Geschafft! Alles auf dem Teller anrichten und evtl. mit Bio-Orangen-Schnitzen dekorieren.

Da dieses Essen Veganer und Nichtveganer begeistern wird, stellt Euch schon mal darauf ein, daß Ihr ab sofort jedes Weihnachten mit dem Kochen an der Reihe seid.
Wir wünschen Euch ein leckeres Weihnachtsfest!

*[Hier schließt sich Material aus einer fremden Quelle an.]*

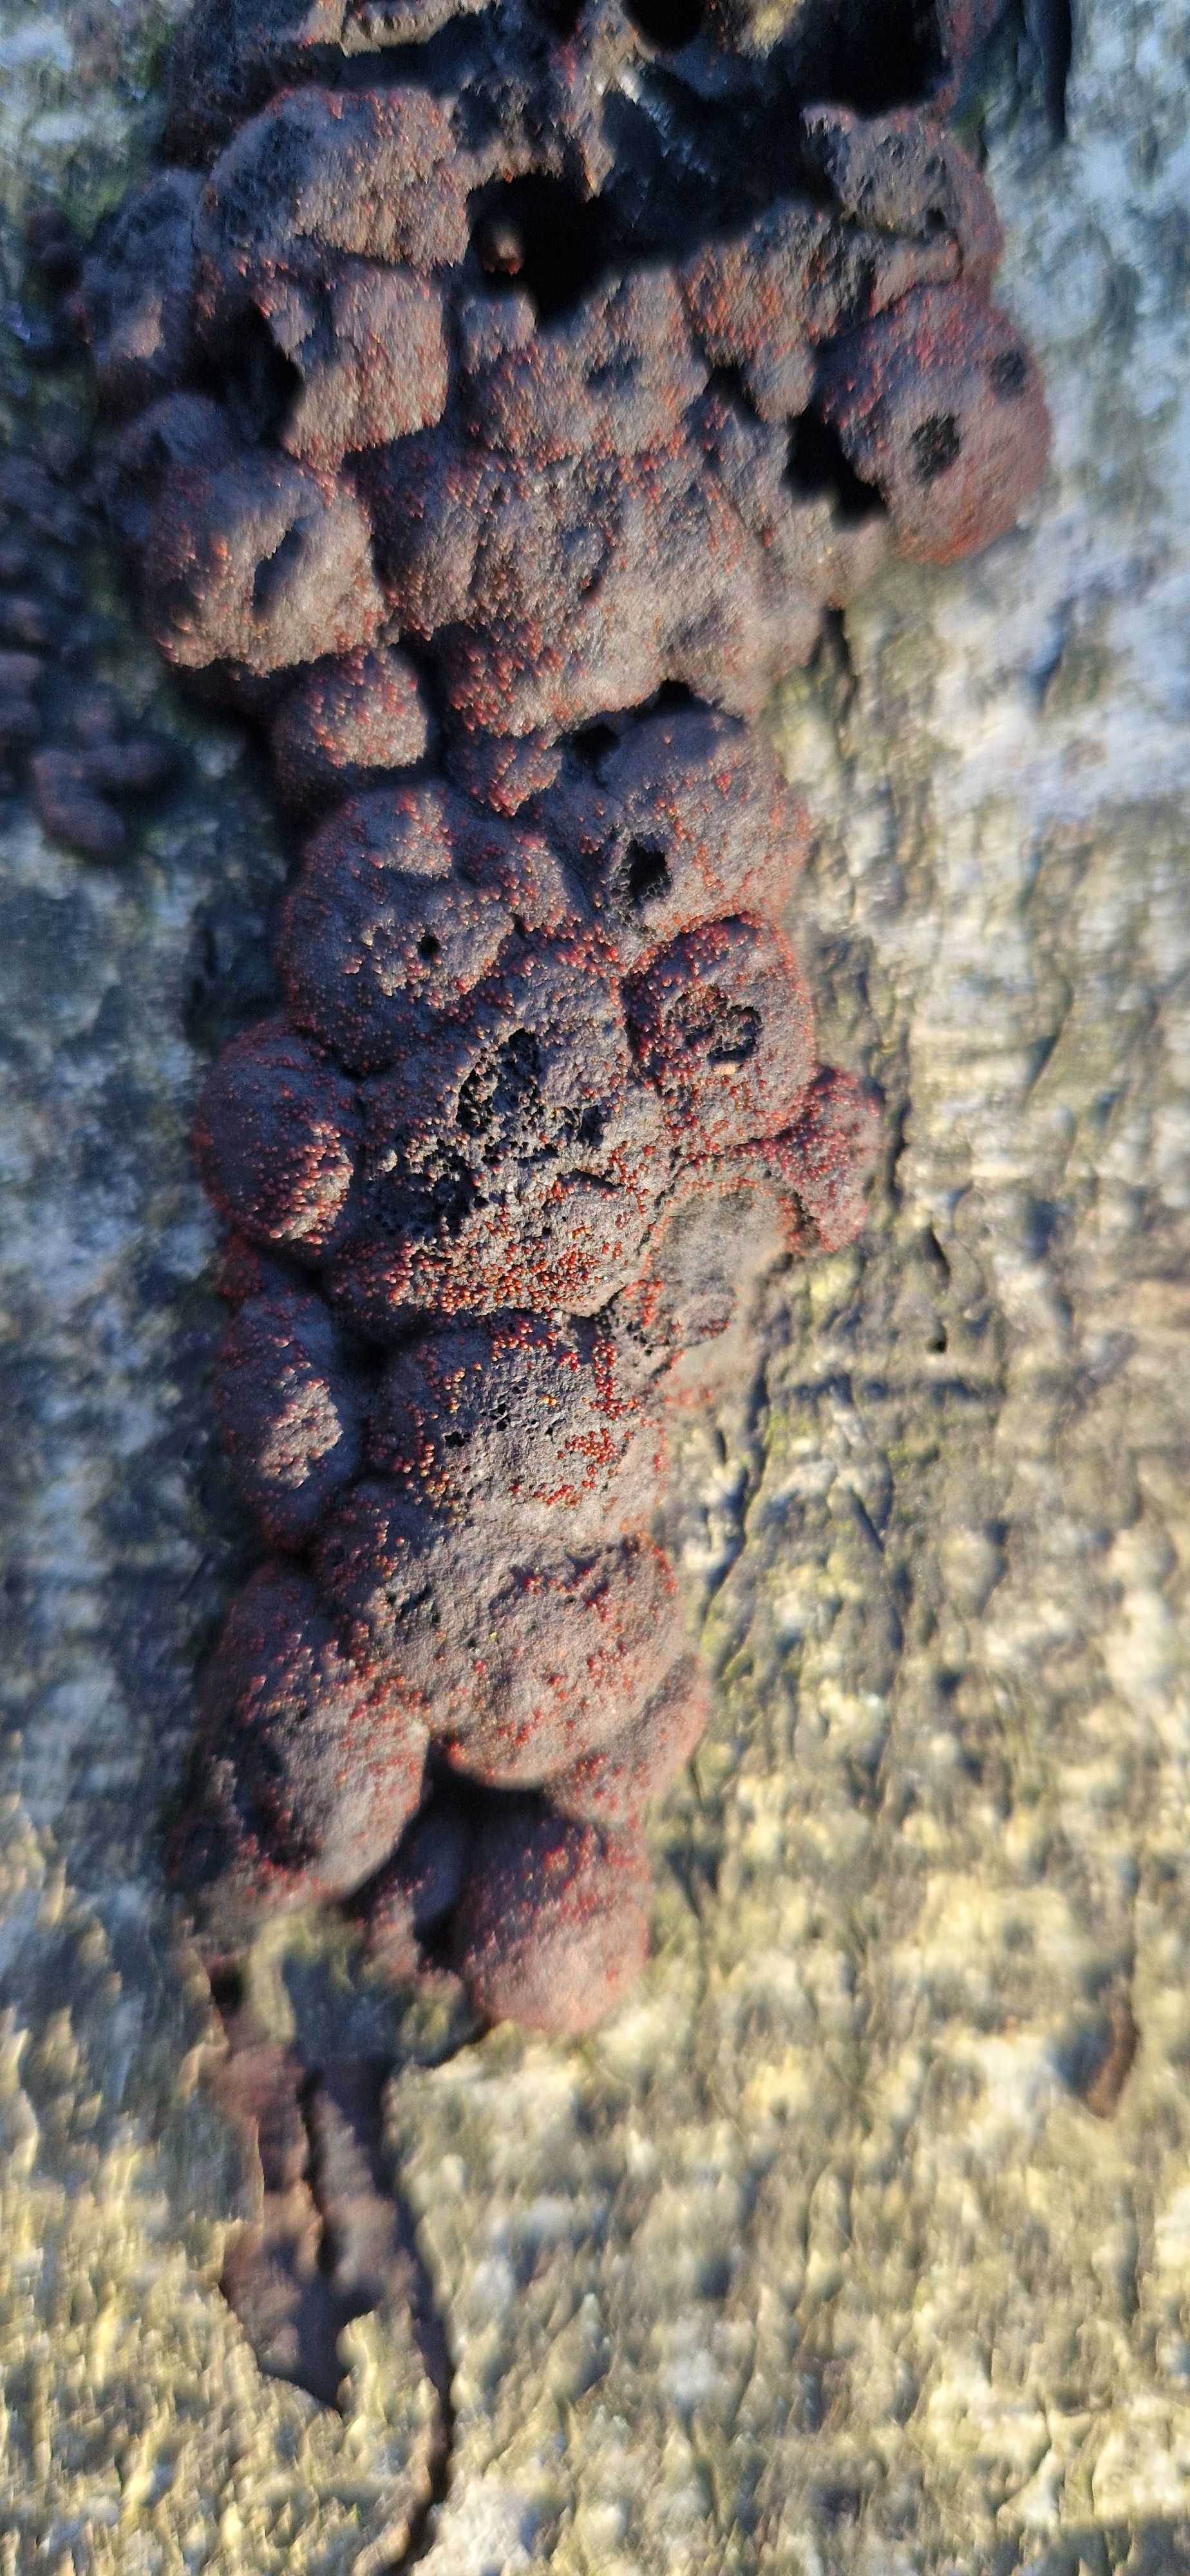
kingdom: Fungi
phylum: Ascomycota
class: Sordariomycetes
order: Hypocreales
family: Nectriaceae
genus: Cosmospora
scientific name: Cosmospora arxii
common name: kuljordbær-cinnobersvamp
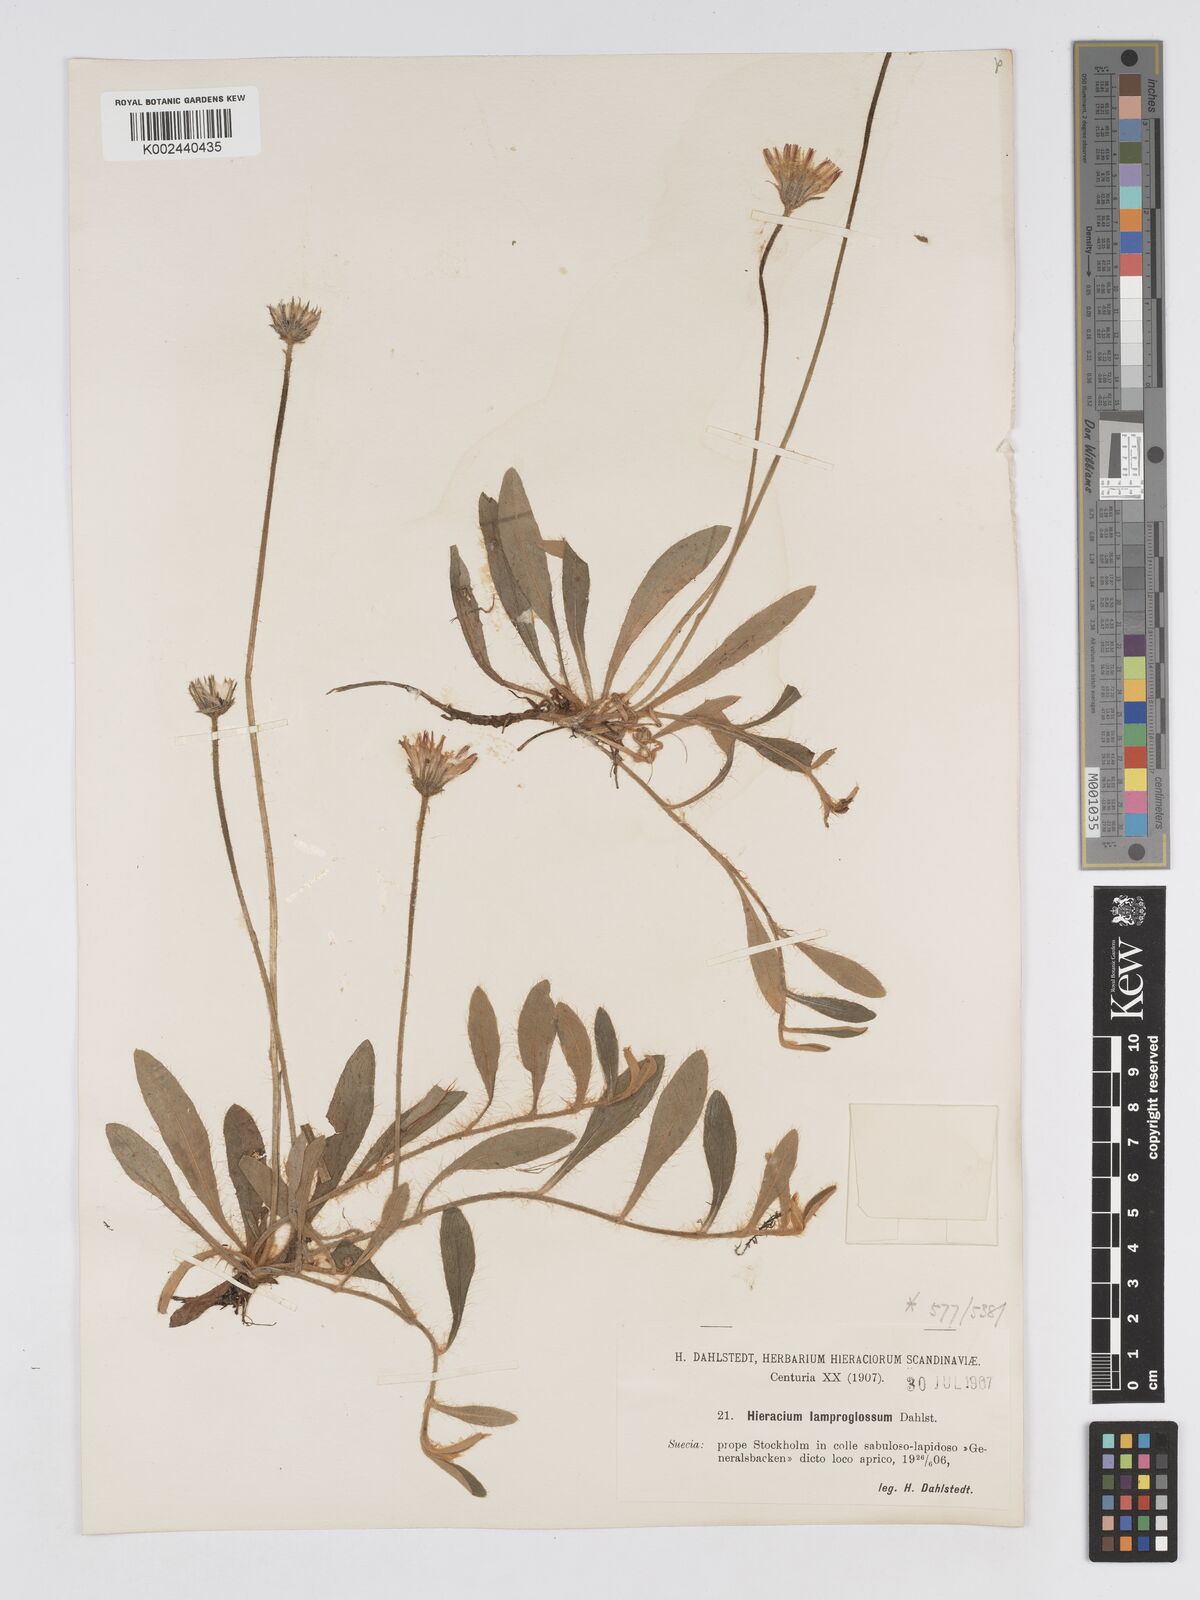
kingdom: Plantae
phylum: Tracheophyta
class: Magnoliopsida
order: Asterales
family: Asteraceae
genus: Pilosella
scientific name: Pilosella officinarum
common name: Mouse-ear hawkweed
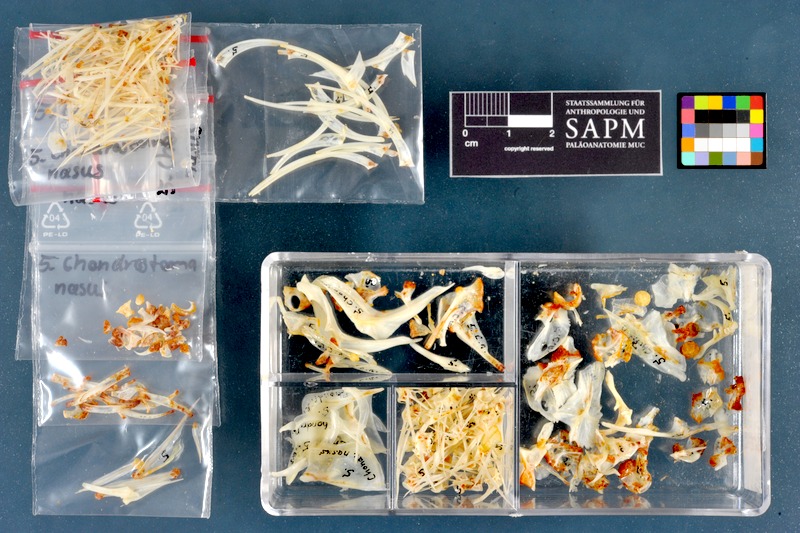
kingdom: Animalia
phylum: Chordata
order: Cypriniformes
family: Cyprinidae
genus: Vimba
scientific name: Vimba vimba
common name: Vimba
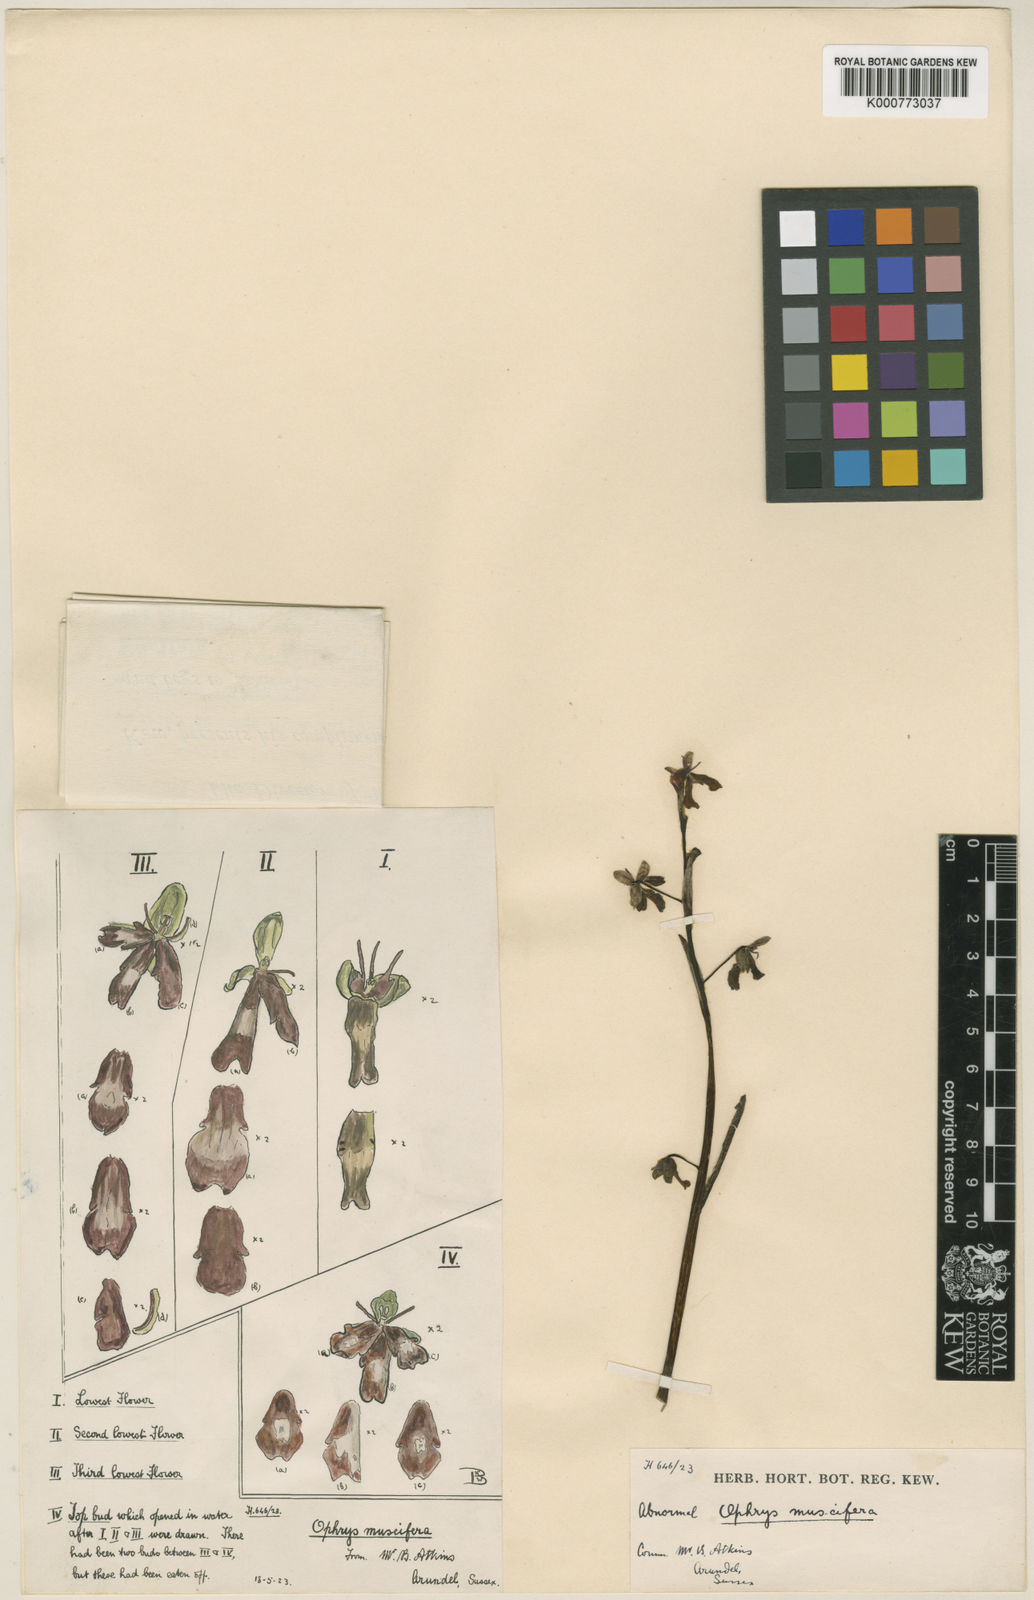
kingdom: Plantae
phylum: Tracheophyta
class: Liliopsida
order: Asparagales
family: Orchidaceae
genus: Ophrys
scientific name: Ophrys insectifera
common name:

Hohoho!

Kommentare

  1. zozo meint

    Ein Wahnsins Leckeres klingendes Rezept!!!!!!!!!!!!!!!!!
    Ich freue mich schon darauf das mal nach zu kochen!!
    Die Pilze und die Yubastangen habe ich mir schon mal geholt und einzeln zubereitet, voll der knaller!!!!!
    Die sind nun auch bei meinem Speißeplan nicht mehr weg zu denken
    Danke für diese Entdeckung!!!!!!!
    Und super Artickel!!!! Ich freue mich schon auf weitere Entdeckungen von dir!!!!

    MfG: zozo

  2. Elli meint

    Sieht alles seeeeeehr lecker aus!
    Die Knödel habe ich schon 2x gemacht. Das letzte Mal erst gestern als meine Eltern zu Besuch waren.
    Die sind echt der Hit! 😀
    Wenn ich die Pilze und das Yuba irgendwann irgendwo mal kriege, werde ich die auch mal machen!